◆ **What the task asks**
Check every line below for the word "none" and show those that hold it.

◆ **Available data**
***
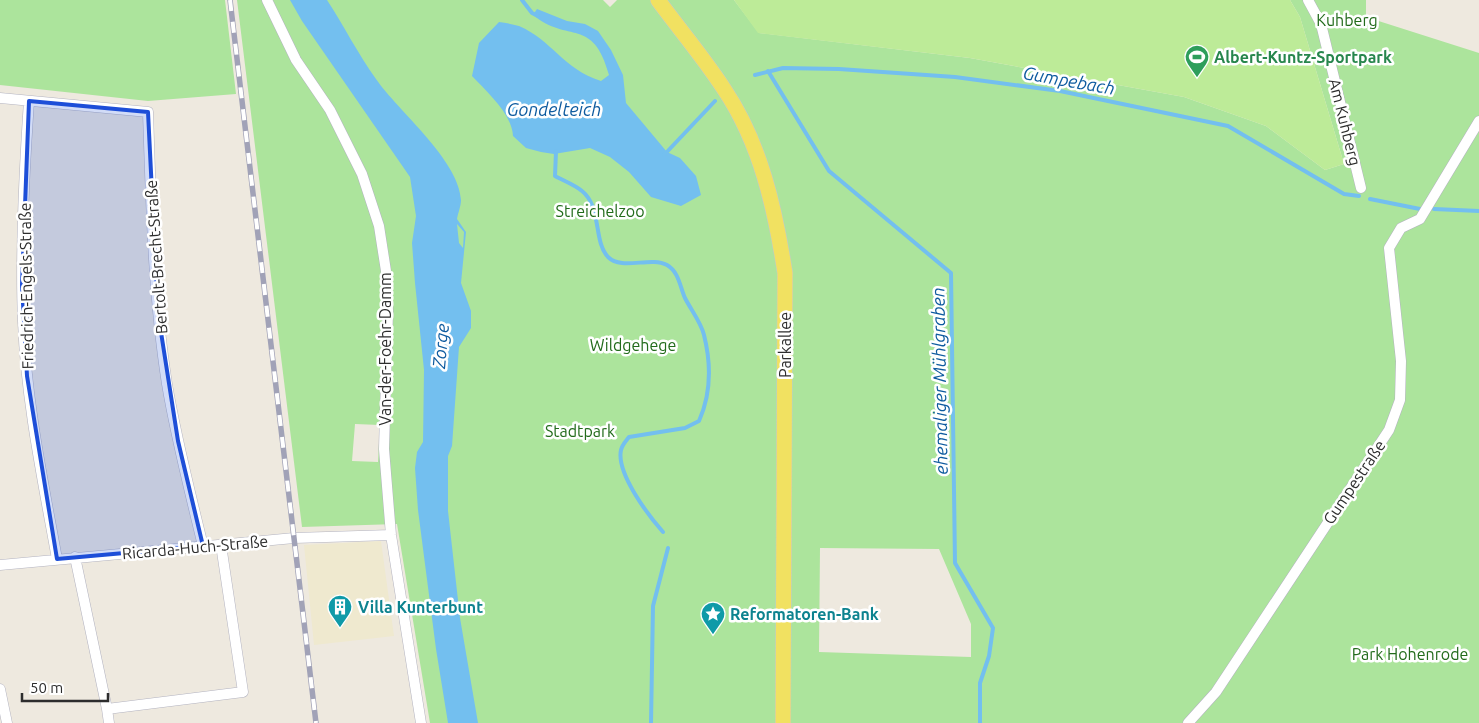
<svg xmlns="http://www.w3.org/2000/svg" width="1479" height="723" font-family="Ubuntu,sans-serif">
	<rect width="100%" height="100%" fill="#eee9df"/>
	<!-- education -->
	<path fill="#efe9cf" d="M381,541L394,636L314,645L304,545Z"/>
	<!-- green -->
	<path fill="#ace49c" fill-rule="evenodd" d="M0,0H225L236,94L148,101L0,85Z
		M237,0H603L610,7L617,0H734L759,33L970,58L1184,97L1266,126L1325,170L1344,164L1300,17L1290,0H1366V17L1479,53V723H430L397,524L302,527ZM355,424L380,425L378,462L352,461ZM820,548L939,549L971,624V657L819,652Z"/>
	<!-- pitch -->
	<path fill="#bdeb98" d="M734,0H1290L1300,17L1344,164L1325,170L1266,126L1184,97L970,58L758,33Z"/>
	<!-- water -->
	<path fill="#73bfef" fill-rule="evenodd" d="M290,0H327C344,26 358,54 376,79C398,111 459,160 461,200C461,206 458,213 457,219L466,232L461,283L471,311V328L459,347L452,446L448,456V511L460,618L478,723H448L436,649L418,510L415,468L417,452L423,442L424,370L415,283L412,243L416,216L410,177L302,21ZM457,224L464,232L463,248L459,243Z
		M537,9L567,21L585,24L598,31L611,50L623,75L626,103L667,152L680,158L696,176L701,195L681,206L651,197L629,172L610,157L590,148L554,154L541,152L526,148L513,136C512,114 487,92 472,76L479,43L499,22C506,23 513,24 519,26C552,40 563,69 601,81L609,75C593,16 568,44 533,15Z"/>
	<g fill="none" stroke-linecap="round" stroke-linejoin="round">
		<!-- stream -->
		<path stroke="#73bfef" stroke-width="4" d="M522,0L532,13L538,16
			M768,71L829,171L951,273L955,563L993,628L989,656L980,683V723
			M755,75L783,68L839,69L955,77L1060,91L1228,126L1344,194L1359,196
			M556,151L555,176C564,181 575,185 582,191C602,207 593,241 608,257C622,271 650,256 667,265C679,272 680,287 685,298C691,310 701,322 704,335C711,363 711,394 699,421L685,428L629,437C626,441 622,445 621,450C616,473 648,515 663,532
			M664,155L715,101
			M1370,199L1420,209
			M1434,209L1479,211
			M651,723L653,606L668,548"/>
		<defs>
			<path id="street" d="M267,0L296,60L330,110L362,174L379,226L386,271L388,311L384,449L391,535L421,723
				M1308,0L1321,24L1361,188
				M0,98L148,112C151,203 153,294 167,384C176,438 190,492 203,546
				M29,101C24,174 20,248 23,321C26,401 43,481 57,559
				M75,557L107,709L243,692L221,545
				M0,565L294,538L391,535
				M0,689L7,723
				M107,709L109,723
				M1188,723L1216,692L1389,430L1400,400L1401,361L1389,248L1401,228L1420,219L1479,121"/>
			<path id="primary" d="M658,0C680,30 704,58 724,89C761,144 775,209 785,273L783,723"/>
		</defs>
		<!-- street casing -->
		<use href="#street" stroke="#b3b3c0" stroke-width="11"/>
		<!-- primary casing -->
		<use href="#primary" stroke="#c8c8c8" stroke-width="16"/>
		<!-- street -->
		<use href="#street" stroke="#fff" stroke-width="10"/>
		<!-- primary -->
		<use href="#primary" stroke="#f1e161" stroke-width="15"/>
		<defs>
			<path id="rail" d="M230,0L316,723"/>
		</defs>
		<!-- rail casing -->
		<use href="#rail" stroke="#a1a2b7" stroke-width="5.5"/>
		<!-- rail -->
		<use href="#rail" stroke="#fff" stroke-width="4" stroke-dasharray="11" stroke-linecap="butt"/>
	</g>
	<!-- marked area -->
	<path fill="#1d4ed8" fill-opacity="0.2" stroke="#1d4ed8" stroke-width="4" stroke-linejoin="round" d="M29,101L148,112L158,313L178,441L203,546L57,559L27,376L22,285Z"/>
	<!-- icons -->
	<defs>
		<symbol id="stadium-pin" viewBox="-11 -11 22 30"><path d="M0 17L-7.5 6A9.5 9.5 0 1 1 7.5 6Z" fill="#2e9e5b" stroke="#fff"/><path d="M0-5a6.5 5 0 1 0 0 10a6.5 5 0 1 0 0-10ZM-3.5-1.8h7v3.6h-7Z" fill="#fff"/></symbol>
		<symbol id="building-pin" viewBox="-11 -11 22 30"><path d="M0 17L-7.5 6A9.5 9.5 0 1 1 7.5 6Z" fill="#0f9aa8" stroke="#fff"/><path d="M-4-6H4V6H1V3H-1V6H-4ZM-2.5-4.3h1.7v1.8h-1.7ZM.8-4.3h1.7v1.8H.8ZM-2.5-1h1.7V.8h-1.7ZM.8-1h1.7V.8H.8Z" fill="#fff"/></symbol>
		<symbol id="sight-pin" viewBox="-11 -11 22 30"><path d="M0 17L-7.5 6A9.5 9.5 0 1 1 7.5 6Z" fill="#0f9aa8" stroke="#fff"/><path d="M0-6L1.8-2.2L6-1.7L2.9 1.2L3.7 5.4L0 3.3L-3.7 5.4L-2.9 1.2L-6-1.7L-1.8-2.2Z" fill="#fff"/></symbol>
	</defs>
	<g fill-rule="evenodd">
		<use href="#stadium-pin" x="1183" y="43" width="28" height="38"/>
		<use href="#building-pin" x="326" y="593" width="28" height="38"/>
		<use href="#sight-pin" x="699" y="600" width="28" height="38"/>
	</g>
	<g text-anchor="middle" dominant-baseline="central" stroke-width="5" stroke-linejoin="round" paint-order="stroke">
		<!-- park labels -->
		<g font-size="16" fill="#226b1b" stroke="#fff">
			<text x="1347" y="20">Kuhberg</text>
			<text x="600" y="211">Streichelzoo</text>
			<text x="633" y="345">Wildgehege</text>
			<text x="580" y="431">Stadtpark</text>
			<text x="1410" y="654">Park Hohenrode</text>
		</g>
		<!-- leisure labels -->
		<g font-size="16" font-weight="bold" fill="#27864d" stroke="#fff" text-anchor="start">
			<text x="1214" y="57">Albert-Kuntz-Sportpark</text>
		</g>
		<!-- street labels -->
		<g font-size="16" fill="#2d2d2d" stroke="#fff">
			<text transform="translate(1345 122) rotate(76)">Am Kuhberg</text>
			<text transform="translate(156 257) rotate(-94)">Bertolt-Brecht-Straße</text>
			<text transform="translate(26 286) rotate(-91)">Friedrich-Engels-Straße</text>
			<text transform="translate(785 345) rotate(-90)">Parkallee</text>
			<text transform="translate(385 349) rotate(-90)">Van-der-Foehr-Damm</text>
			<text transform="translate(1354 482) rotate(-56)">Gumpestraße</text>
			<text transform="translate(195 547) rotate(-5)">Ricarda-Huch-Straße</text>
		</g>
		<!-- culture labels -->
		<g font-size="16" font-weight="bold" fill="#0d838f" stroke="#fff" text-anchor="start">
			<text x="358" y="607">Villa Kunterbunt</text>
			<text x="730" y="614">Reformatoren-Bank</text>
		</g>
		<!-- water labels -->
		<g font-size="18" font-style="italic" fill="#0e5b9f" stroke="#fff">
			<text transform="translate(1069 80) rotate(10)">Gumpebach</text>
			<text x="554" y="109">Gondelteich</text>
			<text transform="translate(440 346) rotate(-85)">Zorge</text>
			<text transform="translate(939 381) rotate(-91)">ehemaliger Mühlgraben</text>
		</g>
	</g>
	<!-- scale -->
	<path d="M22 693v8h86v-8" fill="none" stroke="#2d2d2d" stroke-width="2.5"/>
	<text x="30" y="693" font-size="15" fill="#2d2d2d" stroke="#ffffff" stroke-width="4" paint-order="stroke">50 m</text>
</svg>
***
◆ **Output for this task**
	<g fill="none" stroke-linecap="round" stroke-linejoin="round">
	<path d="M22 693v8h86v-8" fill="none" stroke="#2d2d2d" stroke-width="2.5"/>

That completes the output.